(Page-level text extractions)
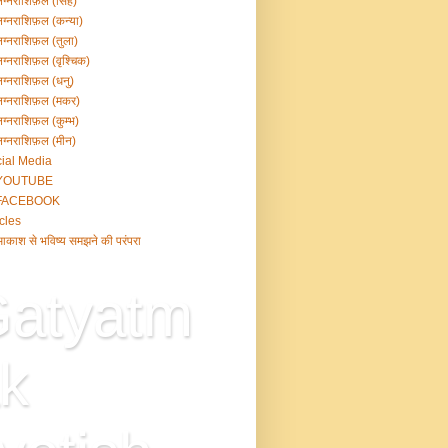
ग्नराशिफ़ल (सिंह)
ग्नराशिफ़ल (कन्या)
ग्नराशिफ़ल (तुला)
ग्नराशिफ़ल (वृश्चिक)
ग्नराशिफ़ल (धनु)
ग्नराशिफ़ल (मकर)
ग्नराशिफ़ल (कुम्भ)
ग्नराशिफ़ल (मीन)
ial Media
YOUTUBE
FACEBOOK
icles
काश से भविष्य समझने की परंपरा
atyatm
k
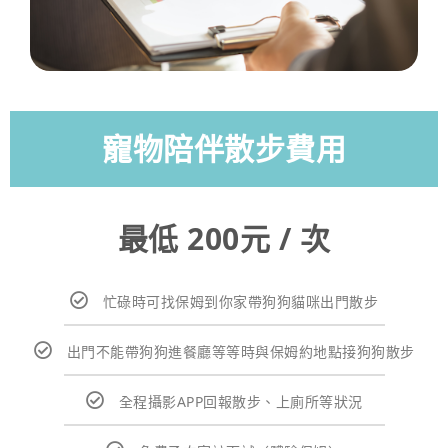
寵物陪伴散步費用
最低 200元 / 次
忙碌時可找保姆到你家帶狗狗貓咪出門散步
出門不能帶狗狗進餐廳等等時與保姆約地點接狗狗散步
全程攝影APP回報散步、上廁所等狀況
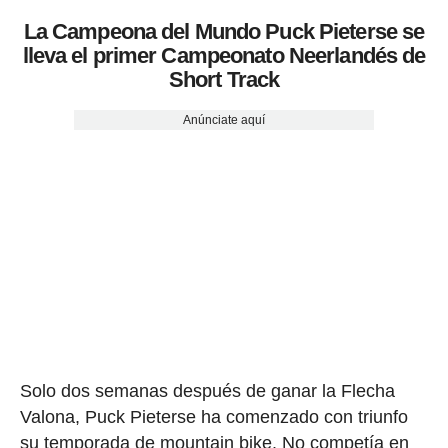
La Campeona del Mundo Puck Pieterse se
lleva el primer Campeonato Neerlandés de
Short Track
Anúnciate aquí
Solo dos semanas después de ganar la Flecha
Valona, Puck Pieterse ha comenzado con triunfo
su temporada de mountain bike. No competía en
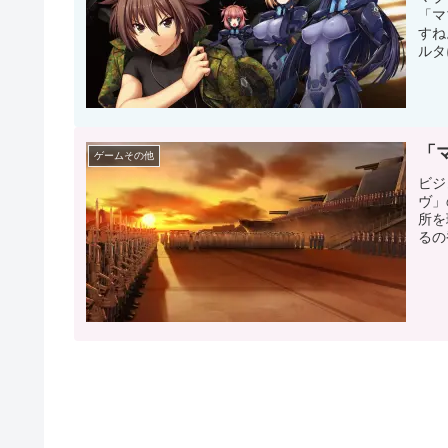
「マ
すね
ルタ
「
ゲームその他
ビジ
ヴ」
所を
るの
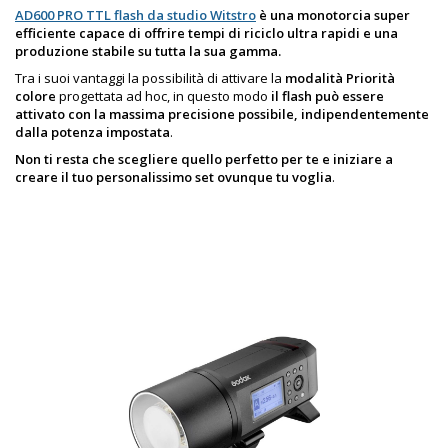
AD600 PRO TTL flash da studio Witstro
è una monotorcia super
efficiente capace di offrire tempi di riciclo ultra rapidi e una
produzione stabile su tutta la sua gamma.
Tra i suoi vantaggi la possibilità di attivare la
modalità Priorità
colore
progettata ad hoc, in questo modo
il flash può essere
attivato con la massima precisione possibile, indipendentemente
dalla potenza impostata
.
Non ti resta che scegliere quello perfetto per te e iniziare a
creare il tuo personalissimo set ovunque tu voglia
.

- _WHAT TO WORK ON_
Select all lines with the word "Puck" from the entries above.

- _RESPONSE_
La Campeona del Mundo Puck Pieterse se
Valona, Puck Pieterse ha comenzado con triunfo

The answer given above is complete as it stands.